The wonderful and terrible part about this blog is I have to post something every day (according to the rules set by me), which forces me to come up with some kind of something on a regular basis. As a side benefit, it’s also helping me remember stories I had forgotten. Such as the mishap at the Froggie Wine Bar.

It was the last night of our honeymoon. (The “we” in this story is a past-tense “we”, but it’s far enough back that I’m able to look back with sepia glasses, at least on incidents like this.) We had been in Europe for two weeks, both of us had gotten horrifically ill with the flu, and he wasn’t an experienced traveler to begin with, so the time had taken a bit of a toll on. Also, when we checked in with the real world upon arriving in Berlin, we realized that apparently the world’s financial markets had exploded. It was really time to go home. But first, one last drink.

We weren’t going anywhere in particular. We’d had the best luck, in general, letting him wander around until he found a likely spot and then just diving in. That’s how we found the best (and smallest) bar in Antwerp. And that’s also how we found the Froggie Wine Bar.

The Froggie Wine Bar may have a name, but I don’t know it. It’s the place listed in the NYT article as being on Kollwitzstrasse, if I remember correctly, but I didn’t know even that until I just googled “Berlin wine bar” and it popped right up. What I do remember is a) it was below street level, b) it was very dark, c) its decor included Persian rugs, a single-stall bathroom with additional seating in it, in case you’d like an audience, and many small ceramic frogs, including a frog into which you placed any amount of money you wanted to at the end of the night, and d) we got chased down the street and yelled at after we did just that.

We each had two glasses of wine, plus some nuts and olives they brought us in tiny dishes. We started to get tipsy and say the sorts of things people on their honeymoon say to each other. It was time to leave. We asked and asked our sweet young waiter, “How much money should we leave?” “Whatever you think is fair.” “Really, how much? Ten euros?” “Anything you want, it is completely up to you.”

We were at the end of a long trip. Our jobs and mortgage were probably in danger back home. We were a little drunk and just wanted to get back to our hotel room. So we left, if I remember right, about six euros in coins, which admittedly was very cheap of us, and said Danke many times, and then walked out the door.

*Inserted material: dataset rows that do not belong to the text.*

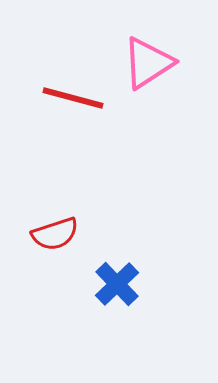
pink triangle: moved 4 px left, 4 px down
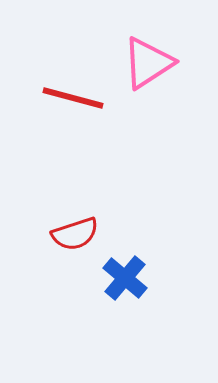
red semicircle: moved 20 px right
blue cross: moved 8 px right, 6 px up; rotated 6 degrees counterclockwise
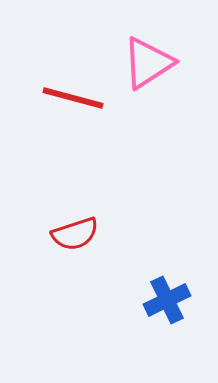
blue cross: moved 42 px right, 22 px down; rotated 24 degrees clockwise
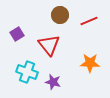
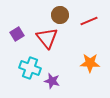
red triangle: moved 2 px left, 7 px up
cyan cross: moved 3 px right, 4 px up
purple star: moved 1 px left, 1 px up
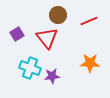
brown circle: moved 2 px left
purple star: moved 5 px up; rotated 21 degrees counterclockwise
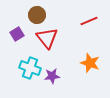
brown circle: moved 21 px left
orange star: rotated 18 degrees clockwise
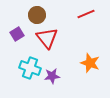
red line: moved 3 px left, 7 px up
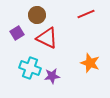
purple square: moved 1 px up
red triangle: rotated 25 degrees counterclockwise
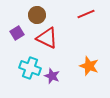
orange star: moved 1 px left, 3 px down
purple star: rotated 28 degrees clockwise
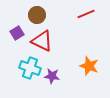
red triangle: moved 5 px left, 3 px down
purple star: rotated 14 degrees counterclockwise
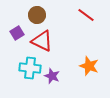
red line: moved 1 px down; rotated 60 degrees clockwise
cyan cross: rotated 15 degrees counterclockwise
purple star: rotated 14 degrees clockwise
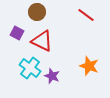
brown circle: moved 3 px up
purple square: rotated 32 degrees counterclockwise
cyan cross: rotated 30 degrees clockwise
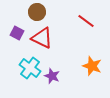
red line: moved 6 px down
red triangle: moved 3 px up
orange star: moved 3 px right
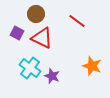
brown circle: moved 1 px left, 2 px down
red line: moved 9 px left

A block away, the waiter caught up to us, screaming. “How could you leave this little? You have to leave more!” We reminded him that we had asked him how much to leave and that he had said whatever we want, so we left what we wanted. He said it wasn’t enough. He was very agitated, but we weren’t sure exactly what our rights were at this point, having left the bar, now out on the street, in a strange city where we didn’t speak the language. We didn’t want to make more of a scene than was already being caused. We asked him how much more he wanted. He said it was up to us. At this point, my husband almost lost his mind. “What do you want from us?” Then the waiter explained that he thought it was OK whatever we did, but his mother had been upset by how little we left. Ah. It’s always the mother. I took out ten euros. “How about this?” He nodded. “Yes, this is fine.” Now we were friends. He took the money and wished us a good night.

We stood there for a minute, perplexed, and watched him walk back to his bar, back to his mother with the ten-euro bill for her. And then we busted out laughing, and I don’t think we stopped rehashing the encounter until we were back at the hotel.